DC Edit | System must be fair to women

The Supreme Court rebukes Chhattisgarh authorities for unfairly removing a woman sarpanch and highlights systemic issues

By :  DC Comment
Update: 2024-11-29 18:30 GMT
The court said: “It deeply concerns us that there is a pattern of similar cases where administrative authorities and village panchayat members collude to exact vendetta against female sarpanchs.” (Image: X)

Our nation is committed to strengthening democracy at the grassroots level and empowering women, if one believes what the Constitution, the laws and our political leaders have to say.
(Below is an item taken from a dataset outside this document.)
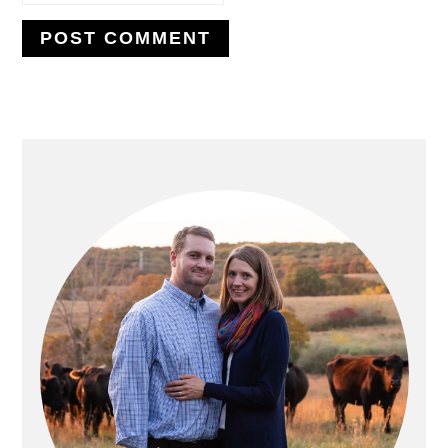
PRIMARY
SIDEBAR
But the proof of the pudding is in its eating, and if one were to go by the observations of the Supreme Court in a case from Chhattisgarh, then the pattern of the treatment of elected representatives who happened to be women leaves a bad taste in the mouth.
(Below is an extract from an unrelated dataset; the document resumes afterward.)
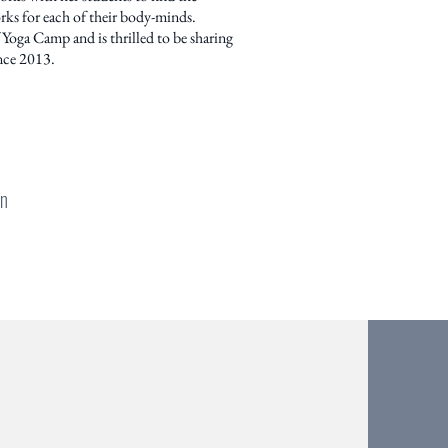
rks for each of their body-minds.
 Yoga Camp and is thrilled to be sharing
nce 2013.
an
In a strongly-worded judgment taking to task the authorities for removing a woman sarpanch on “flimsy pretext” and “false and untenable grounds” and reinstating her to her position, the court said: “It deeply concerns us that there is a pattern of similar cases where administrative authorities and village panchayat members collude to exact vendetta against female sarpanchs.” The court recalled an earlier order where it had observed that “cases involving female sarpanchs often reveal a pervasive pattern of unfair treatment across various levels of administrative functioning.”
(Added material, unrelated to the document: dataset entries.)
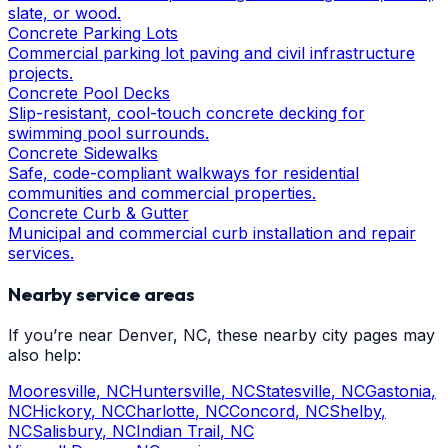
slate, or wood.
Concrete Parking Lots
Commercial parking lot paving and civil infrastructure
projects.
Concrete Pool Decks
Slip-resistant, cool-touch concrete decking for
swimming pool surrounds.
Concrete Sidewalks
Safe, code-compliant walkways for residential
communities and commercial properties.
Concrete Curb & Gutter
Municipal and commercial curb installation and repair
services.
Nearby service areas
If you’re near
Denver
, NC, these nearby city pages may
also help:
Mooresville
, NC
Huntersville
, NC
Statesville
, NC
Gastonia
,
NC
Hickory
, NC
Charlotte
, NC
Concord
, NC
Shelby
,
NC
Salisbury
, NC
Indian Trail
, NC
If the apex court were to identify a pattern, then it must be only the tip of the proverbial iceberg and a cause for worry as it would be prohibitively expensive in terms of money, time and perseverance for a woman sarpanch to knock on the doors of the highest court of the land. It may be noticed that the court was mindful of this fact and ordered the state government to pay the sarpanch Rs 1 lakh as compensation.

In a rebuke of the administrative authorities including the revenue divisional officer who ordered her removal, in the choicest words, the court noticed that they, “with their colonial mindset”, have regrettably failed yet again to recognise the fundamental distinction between an “elected public representative” and a “selected public servant”. The court also put on record its disapproval of the elected representatives being treated as subordinate to bureaucrats.

But the judiciary can do only so much to uphold the constitutional provisions and democratic principles and it is up to the executive branch of the state to introspect on how much it has walked the talk.